## Task details
Using the data below, count the lines that carry the string "left" and write only the count.

## Data under study
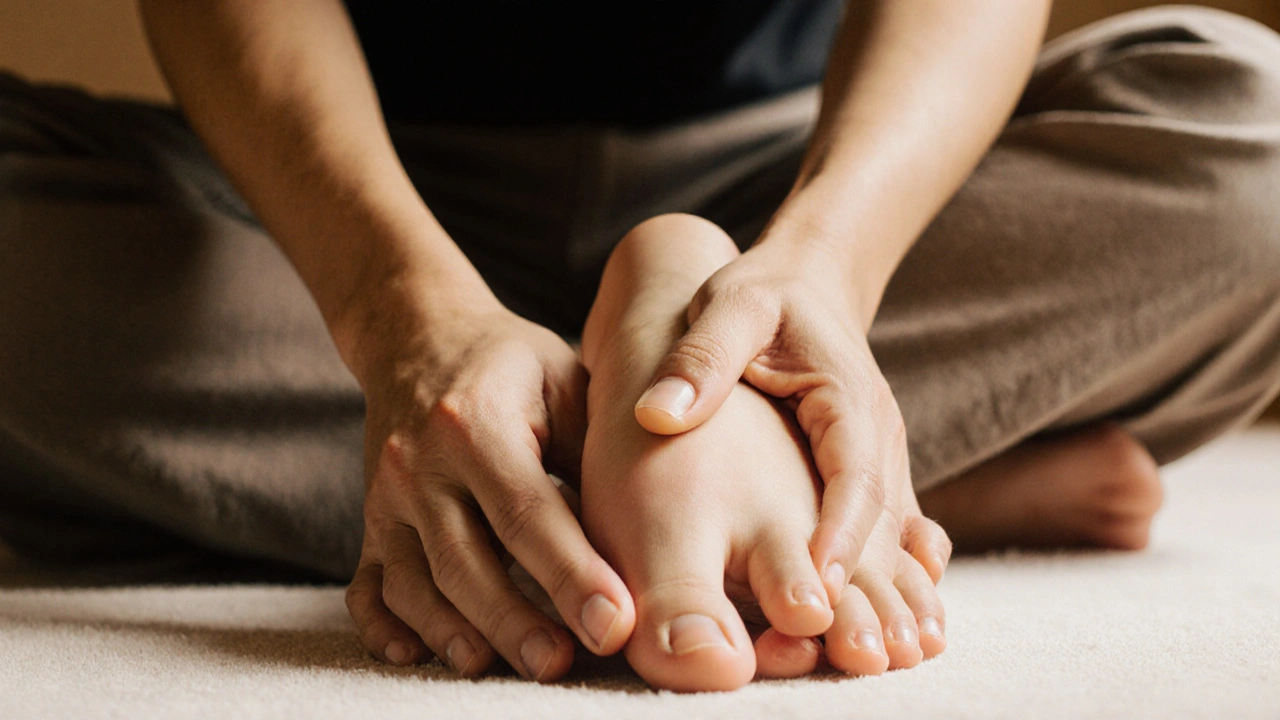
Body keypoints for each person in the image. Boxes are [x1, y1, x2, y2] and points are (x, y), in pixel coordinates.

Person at [0, 0, 1278, 693]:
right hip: (346, 204)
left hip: (783, 181)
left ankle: (593, 443)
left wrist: (819, 271)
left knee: (1252, 145)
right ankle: (761, 462)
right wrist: (404, 326)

## Problem solution
4